The company is also using the information of the kept and returned items to find fashion trends:
From this seemingly simple data, the team has been able to uncover which trends change with the seasons and which fashions are going out of style.
The data they are collecting is also helping advance research on computer vision systems:
[…] system that can interpret style and extract a kind of style measurement from images of clothes. The system itself would undergo unsupervised learning, taking in a huge number of images and then extracting patterns or features and deciding what kinds of styles are similar to each other. This “auto-styler” could be used to automatically sort inventory and improve selections for customers.
In addition to developing an algorithmic trend-spotter and an auto-styler, Stitch Fix is developing brand new styles — fashions born entirely from data.

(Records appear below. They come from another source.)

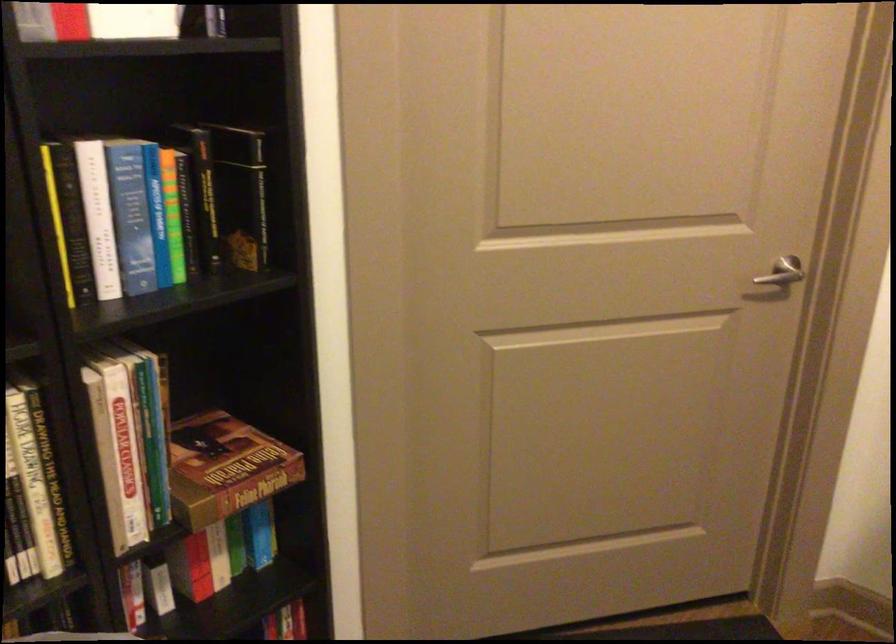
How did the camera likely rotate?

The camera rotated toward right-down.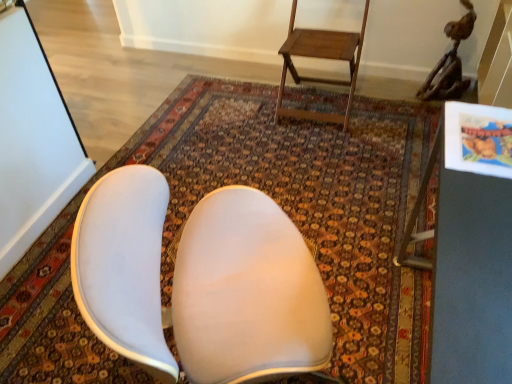
Image resolution: width=512 pixels, height=384 pixels. What are the coordinates of `wooden step stool at upper center` in the screenshot? It's located at (323, 58).

At what (x,y) coordinates should I click in order to perform the action: click on metallic gray table at right. Please return your answer as a coordinate pair (x, y). This screenshot has width=512, height=384. Looking at the image, I should click on (474, 248).

Can you confirm if carpeted rug at center is smaller than wooden step stool at upper center?

Indeed, carpeted rug at center has a smaller size compared to wooden step stool at upper center.

From a real-world perspective, is carpeted rug at center above or below wooden step stool at upper center?

carpeted rug at center is situated lower than wooden step stool at upper center in the real world.

Considering the relative sizes of carpeted rug at center and wooden step stool at upper center in the image provided, is carpeted rug at center shorter than wooden step stool at upper center?

Correct, carpeted rug at center is not as tall as wooden step stool at upper center.

Considering the sizes of objects metallic gray table at right and wooden step stool at upper center in the image provided, who is wider, metallic gray table at right or wooden step stool at upper center?

wooden step stool at upper center.

Measure the distance from metallic gray table at right to wooden step stool at upper center.

metallic gray table at right and wooden step stool at upper center are 1.36 meters apart.

From the picture: Which object is closer to the camera taking this photo, metallic gray table at right or wooden step stool at upper center?

metallic gray table at right is in front.

Is metallic gray table at right not close to wooden step stool at upper center?

Yes.

From the picture: Is carpeted rug at center located outside metallic gray table at right?

That's correct, carpeted rug at center is outside of metallic gray table at right.

From the image's perspective, between carpeted rug at center and metallic gray table at right, who is located below?

From the image's view, metallic gray table at right is below.

Who is shorter, carpeted rug at center or metallic gray table at right?

Standing shorter between the two is carpeted rug at center.

The width and height of the screenshot is (512, 384). In order to click on mat lying on the left of metallic gray table at right in this screenshot , I will do `click(279, 204)`.

Locate an element on the screen. This screenshot has width=512, height=384. table located in front of the carpeted rug at center is located at coordinates (474, 248).

Is carpeted rug at center a part of metallic gray table at right?

No.

Are metallic gray table at right and carpeted rug at center far apart?

metallic gray table at right is positioned a significant distance from carpeted rug at center.

Is metallic gray table at right facing towards carpeted rug at center?

Yes.

Can you confirm if wooden step stool at upper center is thinner than carpeted rug at center?

Yes, wooden step stool at upper center is thinner than carpeted rug at center.

From the image's perspective, which is above, wooden step stool at upper center or carpeted rug at center?

wooden step stool at upper center appears higher in the image.

From a real-world perspective, which is physically below, wooden step stool at upper center or carpeted rug at center?

carpeted rug at center, from a real-world perspective.

Which object is positioned more to the left, wooden step stool at upper center or metallic gray table at right?

Positioned to the left is wooden step stool at upper center.

Is wooden step stool at upper center facing towards metallic gray table at right?

No, wooden step stool at upper center is not aimed at metallic gray table at right.

Can you confirm if wooden step stool at upper center is bigger than metallic gray table at right?

Incorrect, wooden step stool at upper center is not larger than metallic gray table at right.

You are a GUI agent. You are given a task and a screenshot of the screen. Output one action in this format:
    pyautogui.click(x=<x>, y=<y>)
    Task: Click on the chair behind the carpeted rug at center
    The image size is (512, 384).
    Given the screenshot: What is the action you would take?
    pyautogui.click(x=323, y=58)

Locate an element on the screen. table on the right of wooden step stool at upper center is located at coordinates (474, 248).

Which object lies further to the anchor point wooden step stool at upper center, carpeted rug at center or metallic gray table at right?

The object further to wooden step stool at upper center is metallic gray table at right.

From the image, which object appears to be farther from carpeted rug at center, metallic gray table at right or wooden step stool at upper center?

metallic gray table at right is positioned further to the anchor carpeted rug at center.

From the image, which object appears to be nearer to wooden step stool at upper center, metallic gray table at right or carpeted rug at center?

Among the two, carpeted rug at center is located nearer to wooden step stool at upper center.

From the image, which object appears to be farther from metallic gray table at right, wooden step stool at upper center or carpeted rug at center?

wooden step stool at upper center lies further to metallic gray table at right than the other object.

From the image, which object appears to be nearer to metallic gray table at right, carpeted rug at center or wooden step stool at upper center?

Based on the image, carpeted rug at center appears to be nearer to metallic gray table at right.

When comparing their distances from carpeted rug at center, does wooden step stool at upper center or metallic gray table at right seem closer?

Based on the image, wooden step stool at upper center appears to be nearer to carpeted rug at center.

I want to click on mat between metallic gray table at right and wooden step stool at upper center in the front-back direction, so click(x=279, y=204).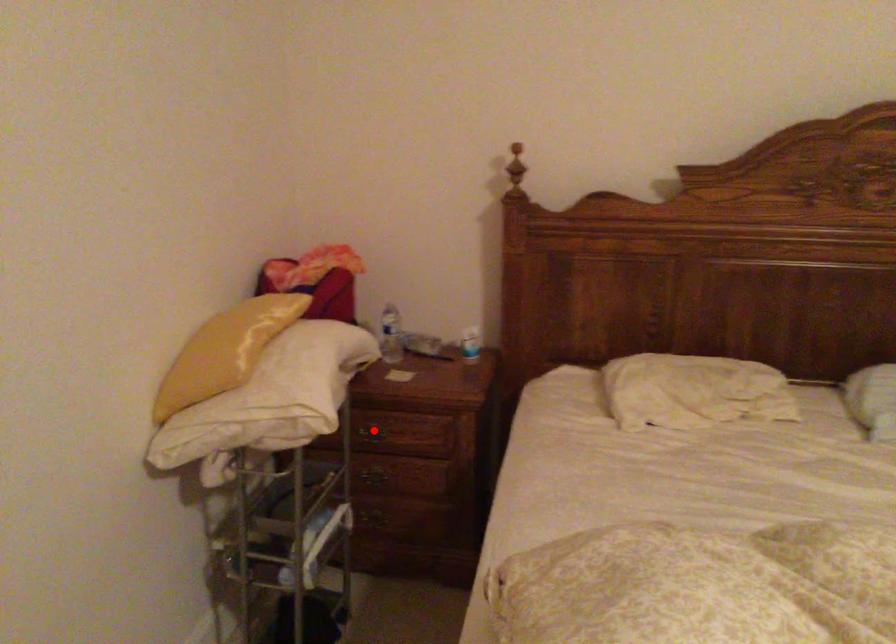
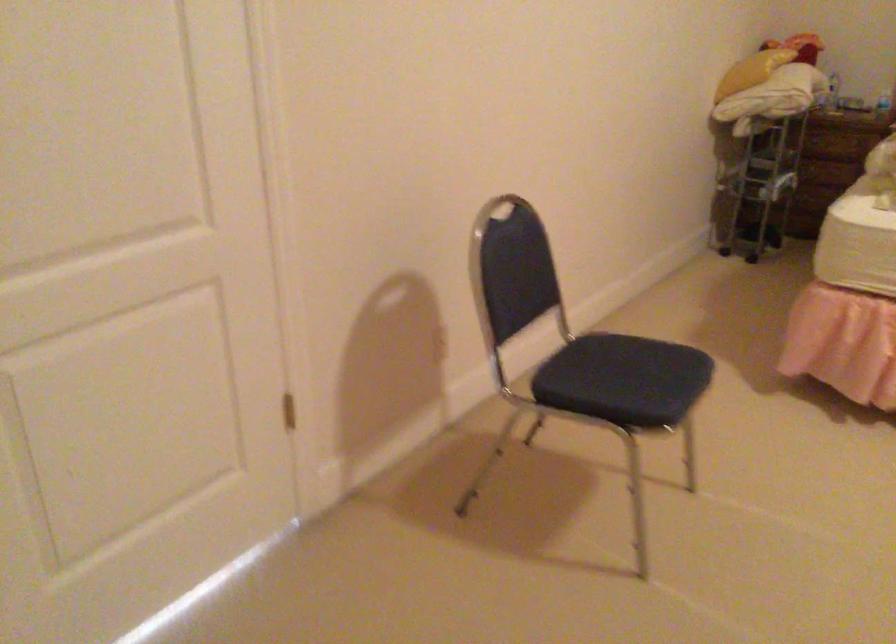
Question: I am providing you with two images of the same scene from different viewpoints. A red point is marked on the first image. Can you still see the location of the red point in image 2?

Choices:
 (A) Yes
 (B) No

Answer: (B)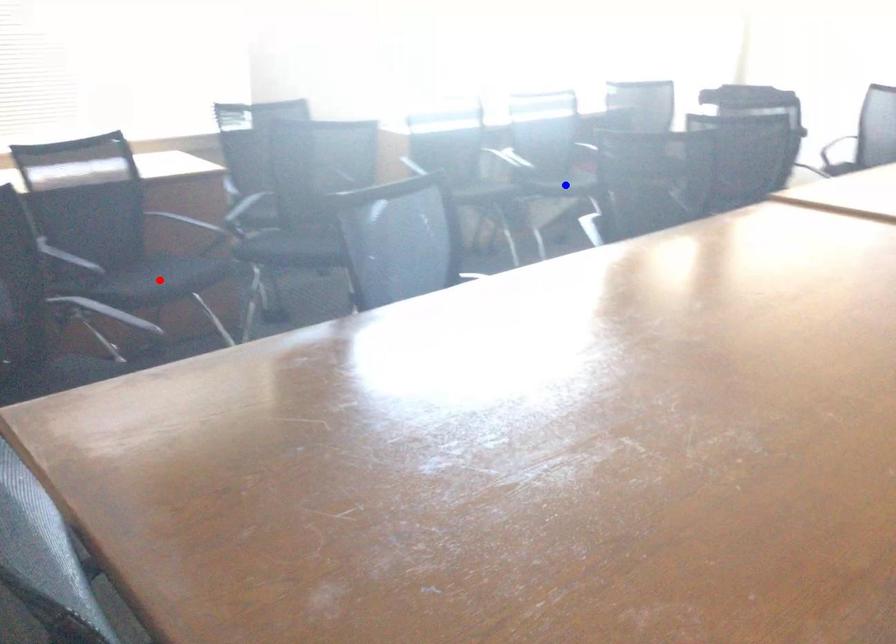
Question: Which of the two points in the image is closer to the camera?

Choices:
 (A) Blue point is closer.
 (B) Red point is closer.

Answer: (B)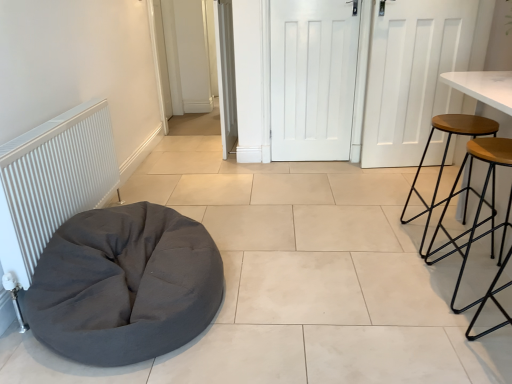
Where is `vacant area that is in front of white matte door at center, which is the 1th door from left to right`? Image resolution: width=512 pixels, height=384 pixels. vacant area that is in front of white matte door at center, which is the 1th door from left to right is located at coordinates (231, 165).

The company calls them “frankenstyles”. These new styles are created from a “genetic algorithm,” modeled after the process of natural selection in biological evolution. The company’s genetic algorithm starts with existing styles that are randomly modified over the course of many simulated “generations.” Over time, a sleeve style from one garment and a color or pattern from another, for instance, “evolve” into a whole new shirt.
How does a company using so many machine learning systems look like at employee level? How is it perceived by the employees? This is what they say:
Even with the constant monitoring and algorithms that guide decision making, according to internal surveys, Stitch Fix stylists are mostly satisfied with the work. And this type of work, built around augmented creativity and flexible schedules, will play an important role in the workforce of the future.
Machine learning and AI (artificial intelligence) systems are changing the way companies do business. They are providing an insight that either could not be grasped before, or that it could, but not at that speed, nor being accessible as a tool to assist each and every employee.
The least that can be said is that this will improve productivity in all sectors and, as today almost everyone has access to the Internet to verify a word, look for a translation, a recipe, check the weather and countless other uses, the new generation of employees will be assisted by tons of algorithms that will analyse data and deduce, induce or summarize information to assist them in their work and in their decision-making.